After The Sure Thing I decided it was time for Dream a Little Dream. I had initially wanted to run this film second in the line-up. The problem with DaLD is that it can be a tad difficult to follow after a few beers. With all of it's mysticism and body swapping and Jason Robards dancing in his pajamas, you really need to get it out of the way early during an experiment such as this. The effect on morale was disasterous, Rick woke up and stumbled groggily home, probably wondering what had hit him (oak, for the record). Tami and Dave turned on me like jackals, heaping scorn and derision on my selection. Tony just stared at me quietly with pity in his eyes. I was apologetic, I knew I should have dropped DaLD from the evening's entertainment, but had been too stubborn to do so.
We attempted to save the evening with The Breakfast Club. If anything could get us on the right track at point, it would be TBC. Unfortunately, nothing could save the shambles this evening had become. Dave was in his cups, screaming that he would destroy Judd Nelson and his father Ricky. Tony was in a fetal position on the couch, while Tami pelted him with half-baked brownies and questioned his manhood. What had become of me, you might ask? I was on the floor, wondering when it all had gone so wrong. I'll grant you the planning of the event wasn't all it could have been, but then planning wasn't something that had ever affected our little jaunts in the past. No, I decided in the end that it was all my "friends'" fault. After all, I was the man who stayed focused through nine movies in thirty hours. Suddenly, when I allow my "friends" in on the act, we are incapable of doing three in a row.
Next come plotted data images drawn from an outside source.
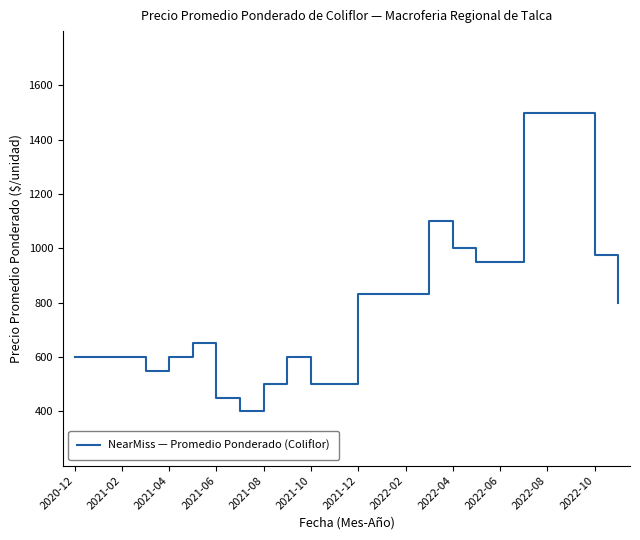

What is the difference between the maximum and minimum values?

1100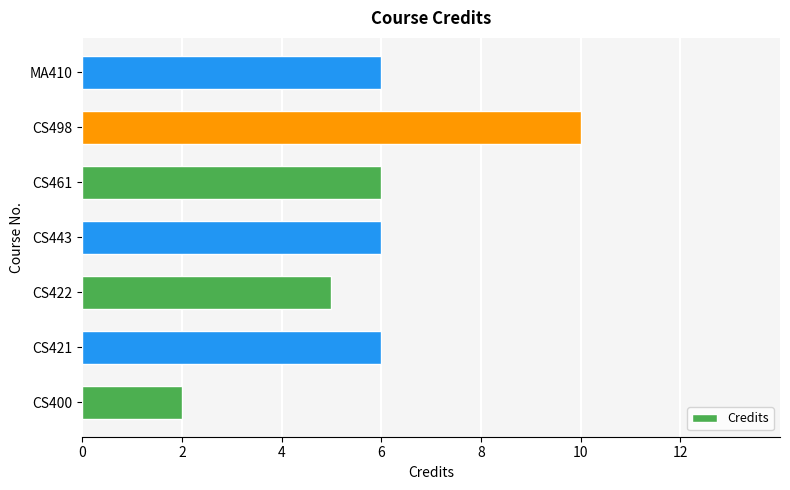

The chart shows a value of 9 at CS421. True or false?

False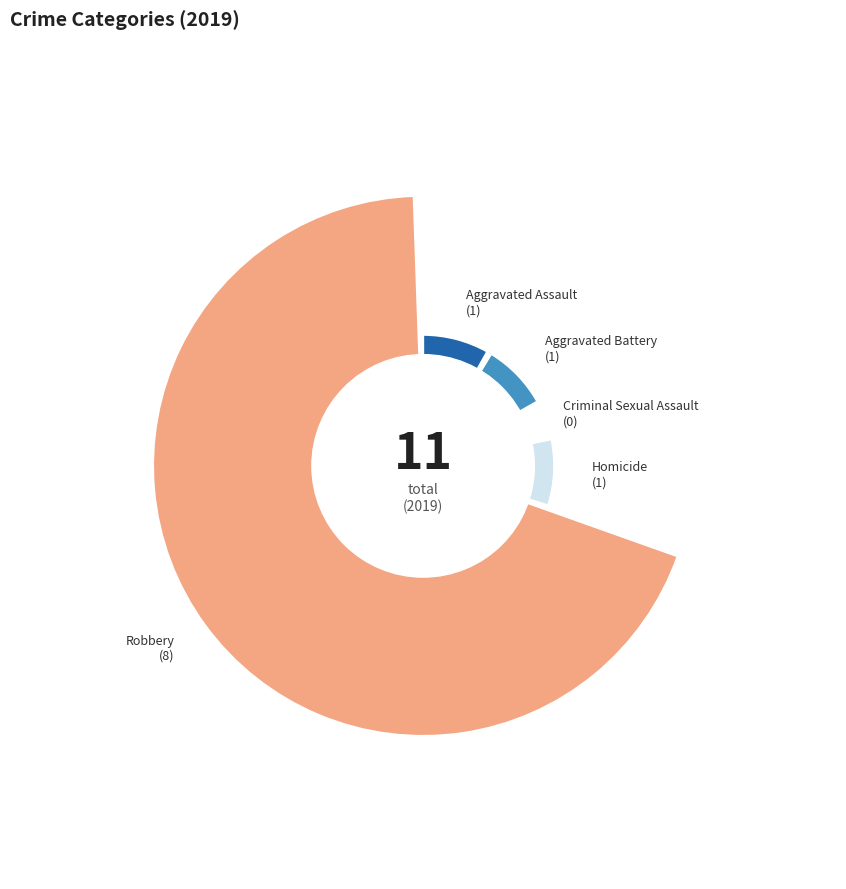

What percentage is the Homicide slice, to the nearest percent?

9%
Pathetic, I suppose the bigger question here is how I managed to accomplish as much as I had with these losers holding me down.
The last two films, The Breakfast Club and Can't Buy Me Love were viewed by Tony and myself. Our mood was somber as we watched what should have been the pinnacle of our achievement. Instead, we watched them upstairs on the little television, Rick gone, Dave and Tami doing "God knows what" in bed next door. It should have been a triumph, new sociological ground broken, our names in the annals of cinematic history, crowds chanting our names. No, we watched quietly from Loserville as the march of history trampled our geek necks.
Perhaps all this was as it should be. Perhaps this was needed to open my eyes to the truth. My life of danger and adventure was not meant to be shared, my next mission will be alone or maybe with an attractive blonde.